Secondly, there’s network resilience. Companies with mature industrial data ecosystems reduce risk exposure by enabling multiple redundant communication paths and real‑time monitoring across interconnected systems. Sharing operational data enables companies to anticipate and detect potential issues, thereby minimizing downtime, so if one part of the system is disrupted, alternate routes sustain critical operations.
While only 16% of producers have achieved real-time monitoring across their entire manufacturing process, those that do have significantly reduced risk exposure. This is Industry 4.0 at work.
Beyond financial and operational benefits, data ecosystems also contribute to sustainability initiatives. Without data-sharing partnerships, firms risk supply chain blind spots, especially when it comes to tracking emissions from suppliers.

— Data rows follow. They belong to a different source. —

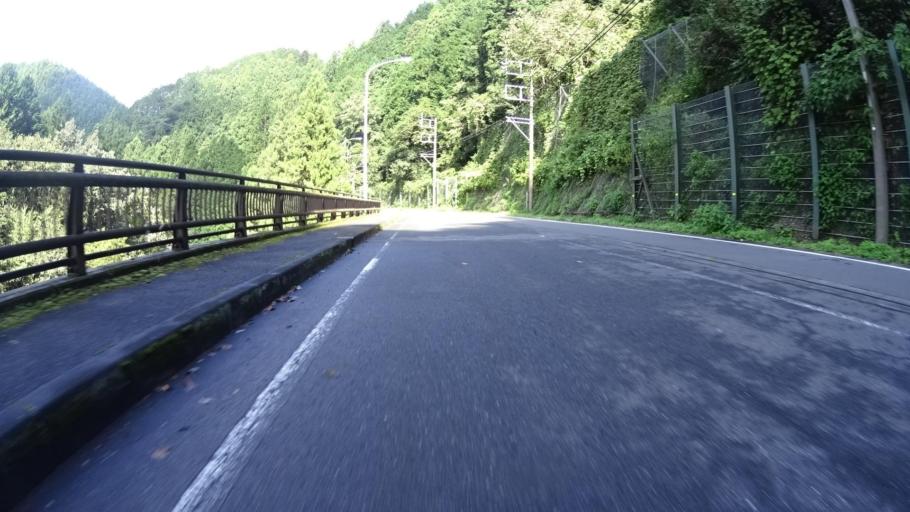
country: JP
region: Yamanashi
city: Uenohara
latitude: 35.7369
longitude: 139.0921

The future’s smarter new workforce
The fourth—and perhaps most important—set of benefits comes by way of workforce improvements. The integration of automation, AI, and platform technologies offers connected users access to end-to-end insights from across the value chain, enabling better, quicker decisions that accelerate sustainable growth. This is particularly useful in critical industries, where even small delays can have significant consequences.

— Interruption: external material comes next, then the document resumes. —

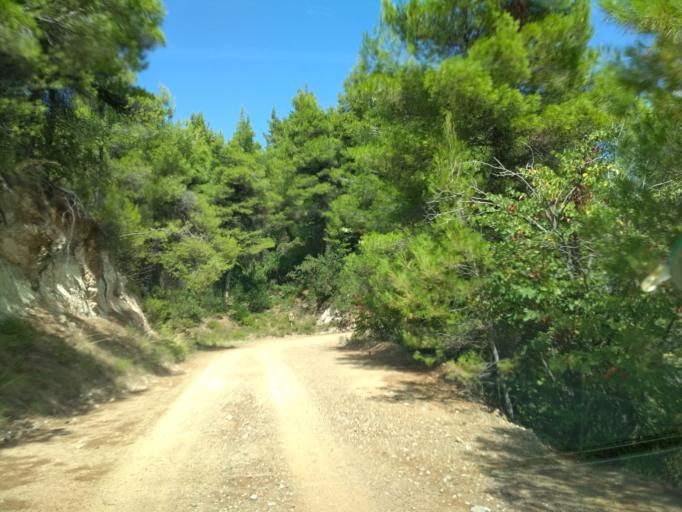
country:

Research by the Tony Blair Institute for Global Change estimates that adopting AI effectively could save UK firms almost a quarter of private-sector workforce time or equivalent to the annual output of 6 million workers.
Unlocking these benefits is not without its challenges. Concerns about data security, privacy and interoperability can deter companies from engaging in data sharing. It is therefore vital to develop a clear value proposition, establishing trust among partners and implement secure technologies and common standards to overcome these barriers.
At the same time, companies must balance technology implementation with meaningful workforce engagement and training.
A data-driven roadmap to capture the ecosystem advantage
Stanford professor Erik Brynjolfsson calls it the Second Machine Age, a new era characterized by exponential growth in digital innovation, which is transforming industries and reshaping the way we live and work.
Every time a new technology comes along, you need to rethink how the economy is run. Data-driven technologies such as AI will be central to our future.
But reshoring without radical collaboration is just a relocation of old problems. Simply bringing back production won’t fix business inefficiencies or reduce operating costs, but AI-driven industrial ecosystems will.
Start by quantifying inefficiencies and benchmarking savings from supply chain integration. Reduce compliance costs through ecosystem-driven frameworks and unlock new revenue streams via secure data-sharing. Then, establish governance models and scalable collaboration protocols to ensure long-term success.
Start by quantifying your ecosystem’s value. Assess inefficiencies and compliance burdens and map new revenue opportunities. Next, build a governance structure that ensures trust, security, and mutually beneficial collaboration. Then, move quickly: by launching pilot programs and scaling collaboration efforts. First movers who build connected AI-powered ecosystems will shape the rules of the game.
For decades, industrial leaders have defined success as a zero-sum game: protecting data, defending silos, shutting out competitors. But that thinking is now a liability. Without AI-powered supply chain intelligence and radical data-sharing, reshoring will just replicate old inefficiencies on new soil.
The greatest new industrial titans won’t be the loudest, they’ll be the most connected.